DT大数据梦工厂
文件/home/pengyucheng/java/rdd2dfram.txt
中有如下4条记录:
1,hadoop,11
2,spark,7
3,flink,5
4,ivy,27
编码实现:查询并在控制台打印出每行第三个字段值大于7的记录-例如,第一条记录1,hadoop,11
中第三个字段值为 11 大于7故应该打印出来。
上述问题属于Spark SQL类问题:即查询出第三个字段值为 11 大于7的记录。关键在于将txt中的非结构化的数据转换成DataFrame中的类似myql中的结构化(有具体数据类型)的数据,而转换的方式有两种:
“Spark SQL supports two different methods for converting existing RDDs into DataFrames. The first method uses reflection to infer the schema of an RDD that contains specific types of objects. This reflection based approach leads to more concise code and works well when you already know the schema while writing your Spark application.
The second method for creating DataFrames is through a programmatic interface that allows you to construct a schema and then apply it to an existing RDD. While this method is more verbose, it allows you to construct DataFrames when the columns and their types are not known until runtime.”

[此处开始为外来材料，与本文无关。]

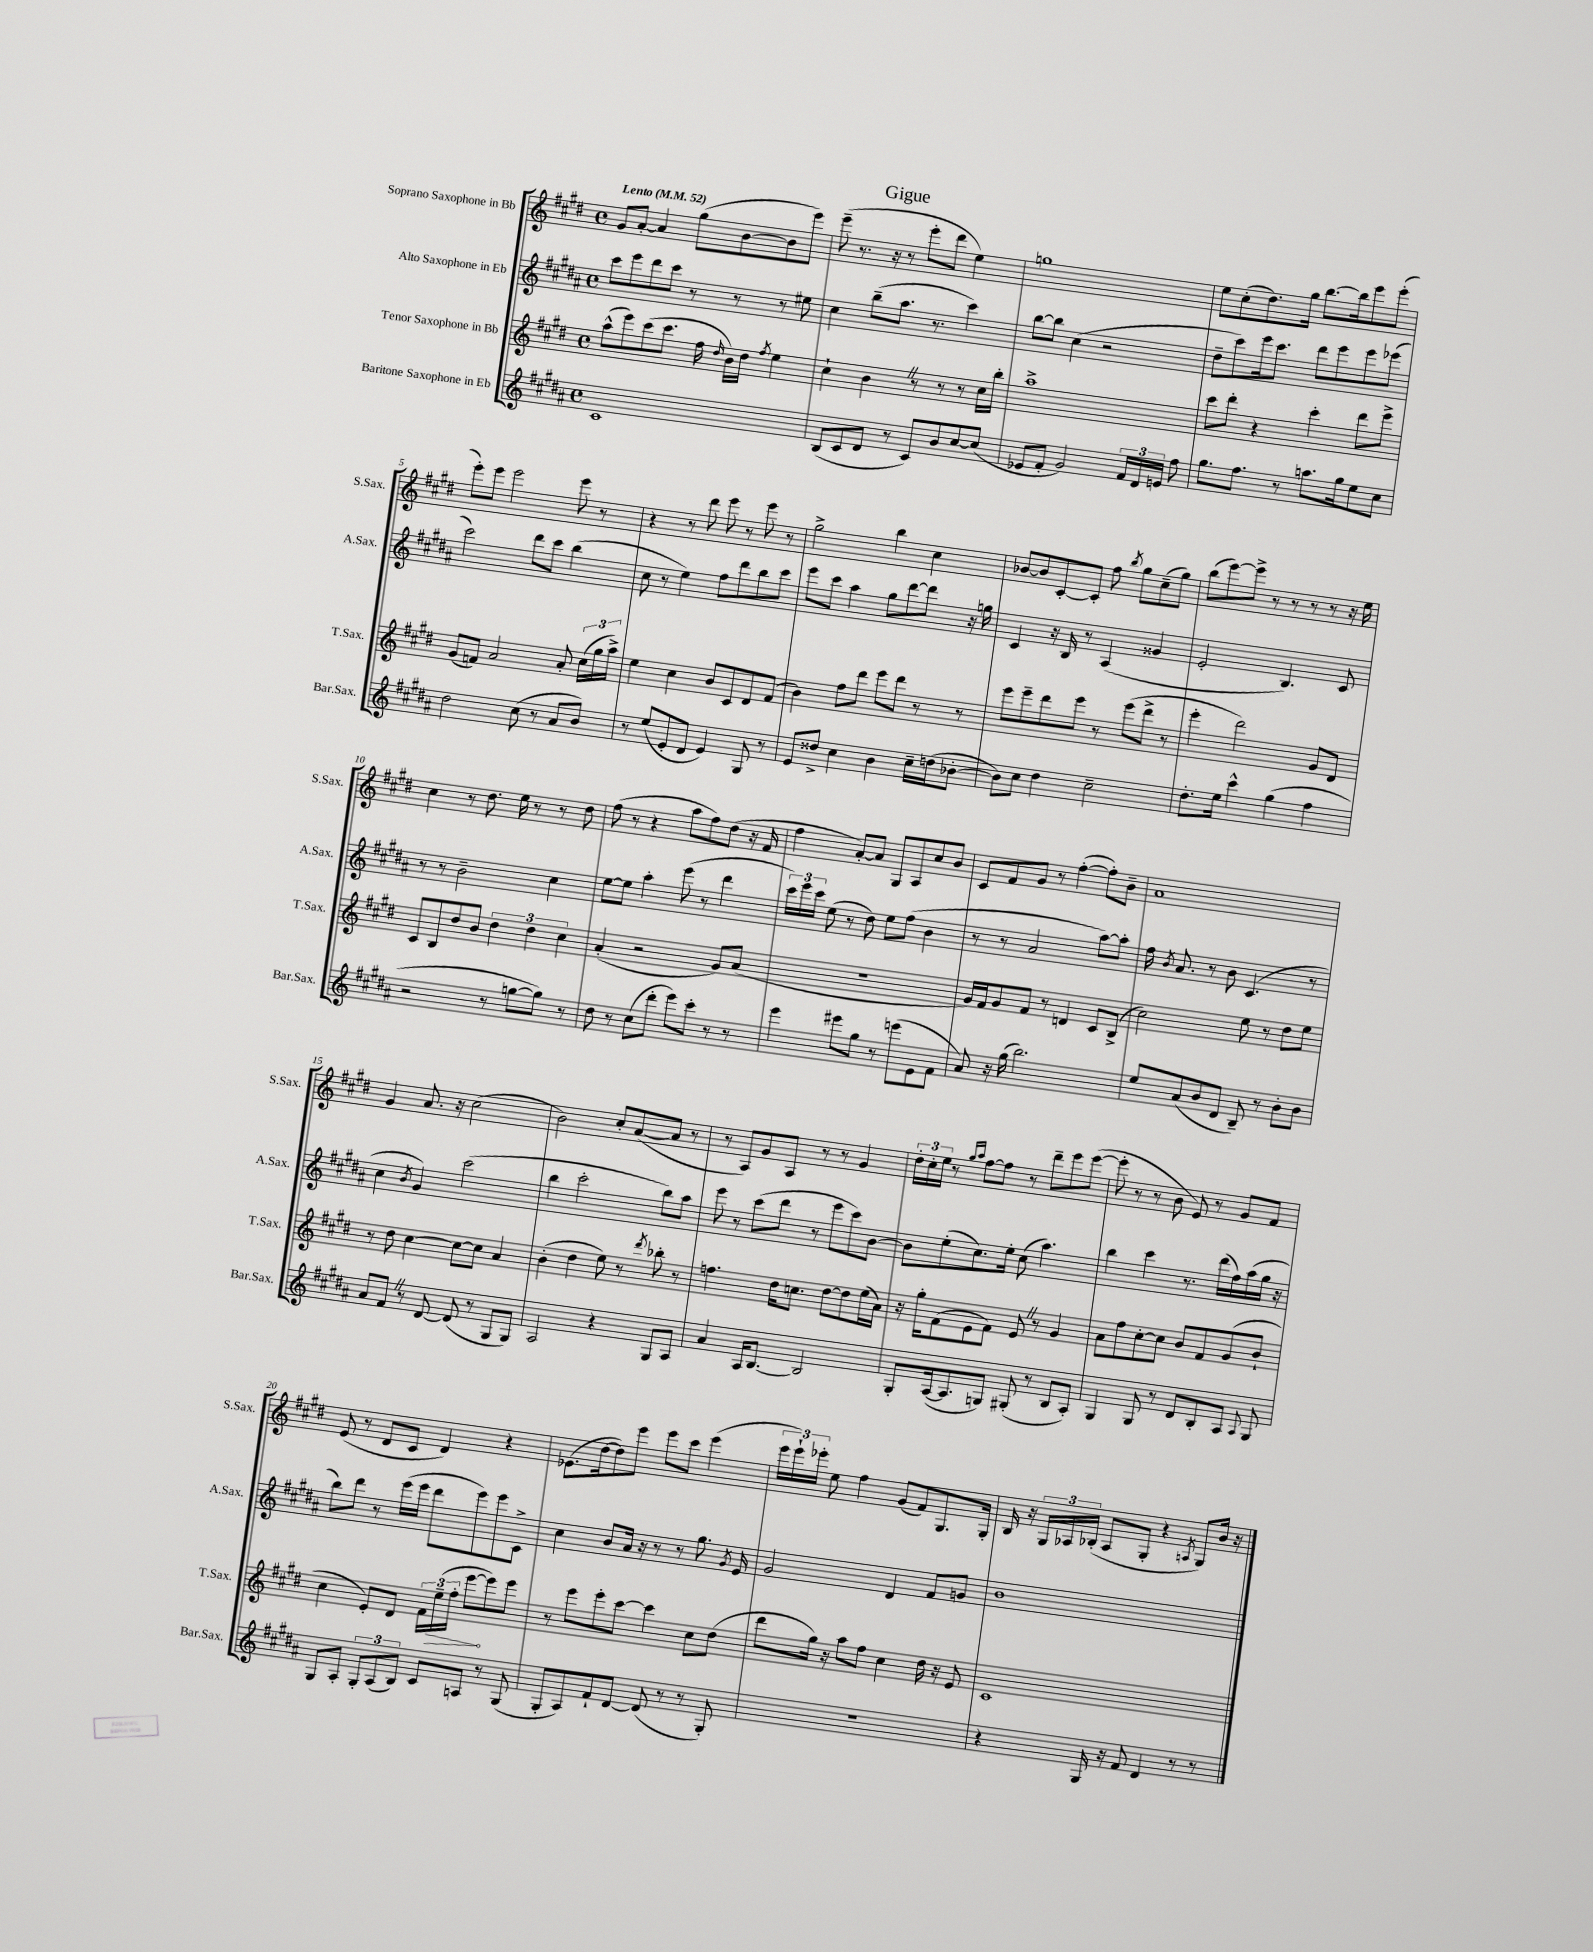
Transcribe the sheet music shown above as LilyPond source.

\header { title = "Gigue" }
<<
\new StaffGroup <<
\new Staff = "s0" \with { instrumentName = "Soprano Saxophone in Bb" shortInstrumentName = "S.Sax." } {
    \clef treble \key e \major \defaultTimeSignature \time 4/4 \tempo "Lento" 4 = 52
    \autoBeamOff gis'8[ a'8]~-. a'4 gis''8[( b'8~ b'8 e'''8]) |
    e'''8--( r8. r16 r8 e'''8[-. dis'''8] e''4) |
    g''1 |
    e''8[ cis''8-.( dis''8.) gis''16] b''8.[~ b''16 e'''8 e'''8]-.( |
    e'''8[-.) e'''8] e'''2 e'''8 r8 |
    r4 r8 dis'''8 e'''8 r8 e'''8 r8 |
    gis''2-> b''4 cis''4 |
    bes'8[~ bes'8 cis'8~-. cis'8]-. fis''8 \acciaccatura { b''8 } gis''8[ cis''8--( gis''8]) |
    b''8[( e'''8~) e'''8]-> r8 r8 r8 r8 r16 e''16 |
    cis''4 r8 dis''8. e''16 r8 r8 dis''8 |
    fis''8( r8 r4 a''8[ fis''8) dis''8]( r16 fis'16 |
    fis''4 a'8[~-.) a'8] gis8[ a8 cis''8 b'8] |
    cis'8[ fis'8 gis'8] r8 fis''4~-.( fis''8[-.) b'8]-- |
    a'1 |
    gis'4 a'8. r16 cis''2( |
    b'2) cis''8[-. a'8~( a'8] r8 |
    r8 a8[) gis'8 a8] r8 r8 gis'4 |
    \tuplet 3/2 { dis''16[-. cis''16-. e''16] } r8 \grace { gis''16[ a''16] } fis''8[~ fis''8] r8 dis'''8[-- e'''8 e'''8]~( |
    e'''8-. r8 r8 b'8 e'8) r8 gis'8[ fis'8] |
    e'8( r8 dis'8[ cis'8] dis'4) r4 |
    ees'8.[( dis''16~ dis''8) e'''8] e'''8[ cis'''8] e'''4( |
    \tuplet 3/2 { e'''16[ e'''16-!) ees'''16]-. } e''8 fis''4 gis'8[( fis'8) gis8. gis16]-. |
    b16 r16 \tuplet 3/2 { gis16[ aes16 bes16]-.( } aes8[ gis8]-. r4 \acciaccatura { a8 } gis8[) b'16] r16 \bar "|." |
}
\new Staff = "s1" \with { instrumentName = "Alto Saxophone in Eb" shortInstrumentName = "A.Sax." } {
    \clef treble \key b \major \defaultTimeSignature \time 4/4
    \autoBeamOff cis'''8[ e'''8 dis'''8 cis'''8] r8 r8 r8 eis''8 |
    cis''4 b''8[--( ais''8.] r8. cis'''4) |
    b''8[~ b''8] cis''4( r2 |
    dis''8[-- cis'''8) e'''16 cis'''8.] dis'''8[ e'''8 e'''8 ees'''8]( |
    cis'''2) dis'''8[ cis'''8] b''4( |
    cis''8 r8 e''4) fis''8[ dis'''8 b''8 cis'''8] |
    e'''8[ cis'''8] ais''4 gis''8[ dis'''8~ dis'''8] r16 g''16 |
    cis'4 r16 b16 r8 ais4( gisis'4 |
    e'2-. b4.) cis'8 |
    r8 r8 b'2-- cis''4 |
    e''8[~ e''8] ais''4-. e'''8( r8 dis'''4 |
    \tuplet 3/2 { cis'''16[) e'''16 cis'''16] } e''8( r8 dis''8) e''8[ fis''8]( b'4 |
    r8 r8 ais'2 ais''8[~) ais''8]-. |
    fis''16 \acciaccatura { b'8 } ais'8. r8 b'8 cis'4.( r8 |
    cis''4 \acciaccatura { b'8 } gis'4) cis'''2( |
    b''4 cis'''2-. b''8[) ais''8] |
    e'''8 r8 cis'''8[( dis'''8] r8 e'''8[ cis'''8) b'8]~ |
    b'8[ e''8-.( cis''8.) e''16]-. cis''8( ais''4.) |
    b''4 cis'''4 r8. dis'''16[( fis''16) ais''16( gis''16] r16 |
    b''8[) dis'''8] r8 e'''16[( e'''16] dis'''8[ e'''8) e'''8 cis'8]-> |
    cis''4 b'8[ ais'16] r16 r8 r8 gis''8. \acciaccatura { gis'8 } e'16 |
    gis'2 dis'4 fis'8[ g'8] |
    b'1 \bar "|." |
}
\new Staff = "s2" \with { instrumentName = "Tenor Saxophone in Bb" shortInstrumentName = "T.Sax." } {
    \clef treble \key e \major \defaultTimeSignature \time 4/4
    \autoBeamOff a''8[-^( e'''8) cis'''8( cis'''8.] fis''16 \grace { dis''16 } b'16[) dis''16] \acciaccatura { fis''8 } e''4 |
    cis''4-! b'4 \once \override BreathingSign.text = \markup { \musicglyph "scripts.caesura.straight" } \breathe r8 r8 r8 cis''16[ b''16]-. |
    a''1-> |
    cis'''8[ dis'''8]-. r4 cis'''4-. dis'''8[ e'''8]-> |
    gis'8[( f'8]) a'2 a'8-. \tuplet 3/2 { cis''16[( gis''16 a''16]->) } |
    e''4 cis''4 b'8[ cis'8 dis'8 fis'8]( |
    b'4) fis''8[ dis'''8] e'''8[ dis'''8] r8 r8 |
    e'''8[ e'''8-- dis'''8 e'''8] r8 e'''8[( dis'''8]-> r8 |
    e'''4-. dis'''2) gis'8[ dis'8] |
    cis'8[ b8 dis''8 b'8] \tuplet 3/2 { dis''4 dis''4 cis''4 } |
    a'4-.( r2 gis'8[) a'8]( |
    R1 |
    gis'16[) fis'16 gis'8 fis'8] r8 d'4 cis'8[ b8]->( |
    cis''2) e''8 r8 dis''8[ e''8] |
    r8 dis''8 cis''4~ cis''8[~ cis''8] a'4 |
    b'4-.( dis''4 e''8) r8 \acciaccatura { dis'''8 } bes''8-. r8 |
    f''4. dis''16[ c''8.] dis''8[~ dis''8 e''16( a'16]) |
    r16 gis''16[-. fis'8( e'8 fis'8]) e'8 \once \override BreathingSign.text = \markup { \musicglyph "scripts.caesura.straight" } \breathe r8 gis'4 |
    a'8[ fis''8 cis''8~-. cis''8] b'8[ fis'8 gis'8( b'8]-! |
    cis''4 e'8[-.) dis'8] \tuplet 3/2 { fis'16[ \once \override Hairpin.circled-tip = ##t e''16--\>( fis''16]-. } e'''8[~\! e'''8) e'''8] |
    r8 e'''8[ e'''8-. cis'''8]~ cis'''4 cis''8[ dis''8]( |
    dis'''8[ gis''16]) r16 a''8[ fis''8] cis''4 dis''16 r16 e'8 |
    cis'1 \bar "|." |
}
\new Staff = "s3" \with { instrumentName = "Baritone Saxophone in Eb" shortInstrumentName = "Bar.Sax." } {
    \clef treble \key b \major \defaultTimeSignature \time 4/4
    \autoBeamOff cis'1 |
    b8[( cis'8 dis'8] r8 cis'8[) b'8 cis''8~ cis''8]( |
    ees'8[ fis'8]-. gis'2) \tuplet 3/2 { fis'16[ dis'16 e'16] } fis''8 |
    gis''8.[ fis''8.] r8 a''8.[ gis''16 e''8 cis''8] |
    dis''2 cis''8( r8 ais'8[ b'8]) |
    r8 e''8[( e'8-. dis'8] e'4) gis8 r8 |
    e'8[ disis''8]-> cis''4 b'4 cis''16[-- d''16( bes'8]~-. |
    bes'8[) cis''8] dis''4 cis''2-- |
    dis''8.[-. e''16] cis'''4-^ gis''4( fis''4 |
    r2 r8 g''8[~ g''8]) r8 |
    dis''8 r8 cis''8[( dis'''8]-. e'''8[) cis'''8]-. r8 r8 |
    e'''4 eis'''8[ gis''8] r8 e'''8[( e'8 fis'8] |
    ais'8) r16 gis''16( b''2.) |
    e''8[ ais'8( b'8 dis'8] b8--) r8 b'8[-. b'8] |
    ais'8[ fis'8] \once \override BreathingSign.text = \markup { \musicglyph "scripts.caesura.straight" } \breathe r8 dis'8~ dis'8( r8 gis8[ gis8]) |
    ais2 r4 gis8[ ais8] |
    ais'4 ais16[ b8.]~ b2 |
    gis8[-. ais16~( ais8. g8]) gis8-.( r8 b8[ ais8]-.) |
    gis4 gis8 r8 dis'8[ b8-. ais8] \appoggiatura { ais8 } gis8 |
    gis8[ ais8]-. \tuplet 3/2 { gis8[-. ais8( b8]) } cis'8[ a8] r8 gis8( |
    gis8[-. ais8) fis'8-! dis'8]~ dis'8( r8 r8 gis8-.) |
    R1 |
    r4 gis16 r16 fis'8 dis'4 r8 r8 \bar "|." |
}
>>
>>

本文通过案例讲解第一转换方式,下一篇文章分析第二种转换方式。
package main.scala;
import java.io.Serializable;
/**
* 封装文件内容
* @author pengyucheng
*/
public class Person implements Serializable{
private static final long serialVersionUID = 1L;
private int id;
private String name;
private int age;
public int getId() {
return id;
}
@Override
public String toString() {
return "Person [id=" + id + ", name=" + name + ", age=" + age + "]";
}
public String getName() {
return name;
}
public int getAge() {
return age;
}
public void setId(int id) {
this.id = id;
}
public void setName(String name) {
this.name = name;
}
public void setAge(int age) {
this.age = age;
}
}
package cool.pengych.spark.sql;
import java.util.List;
import org.apache.spark.SparkConf;
import org.apache.spark.api.java.JavaRDD;
import org.apache.spark.api.java.JavaSparkContext;
import org.apache.spark.api.java.function.Function;
import org.apache.spark.sql.DataFrame;
import org.apache.spark.sql.Row;
import org.apache.spark.sql.SQLContext;
/**
* RDD 转换成DataFrame
* @author pengyucheng
*
*/
public class RDD2DataFrameByReflection
{
public static void main(String[] args)
{
/*
* 1、创建SQLContext
*/
SparkConf conf = new SparkConf().setMaster("local[*]").setAppName("RDD2DataFrameByReflection");
JavaSparkContext sc = new JavaSparkContext(conf);
SQLContext sqlContext = new SQLContext(sc);
/*
* 2、读取外部文件,并转换封装到对应的JavaRDD中
*/
JavaRDD lines = sc.textFile("file:home/pengyucheng/java/rdd2dfram.txt");
JavaRDD persons = lines.map(new Function(){
private static final long serialVersionUID = 1L;
@Override
public Person call(String line) throws Exception
{
String[] attrs = line.split(",");
Person person = new Person();
person.setId(Integer.valueOf(attrs[0]));
person.setAge(Integer.valueOf(attrs[2]));//age的序列号为 2
person.setName(attrs[1]);
return person;
}
});
/*
* 3、生成DataFrame:在底层通过反射的方式获得Person的所有fields,结合RDD本身,就生成了DataFrame
*/
DataFrame df = sqlContext.createDataFrame(persons, Person.class);
df.registerTempTable("persons");
DataFrame bigDatas = sqlContext.sql("select * from persons where age >= 6");
JavaRDD bigDatasRDD = bigDatas.javaRDD();
JavaRDD result = bigDatasRDD.map(new Function() {
private static final long serialVersionUID = 1L;
@Override
public Person call( Row row) throws Exception
{
Person person = new Person();
person.setId(row.getInt(1));
person.setAge(row.getInt(0));//age的序列号变为 0:DataFrame -> JavaRDD过程中对
person.setName(row.getString(2));
return person;
}
});
/*
* 4、在控制台输出结果
*/
List personList = result.collect();
for (Person person : personList)
{
System.out.println(person);
}
}
}
package main.scala
import org.apache.spark.SparkConf
import org.apache.spark.SparkContext
import org.apache.spark.sql.SQLContext
object RDD2DataFrameByReflection {
def main(args: Array[String]): Unit = {
val conf = new SparkConf().setMaster("local[*]").setAppName("RDD2DataFrameByReflection")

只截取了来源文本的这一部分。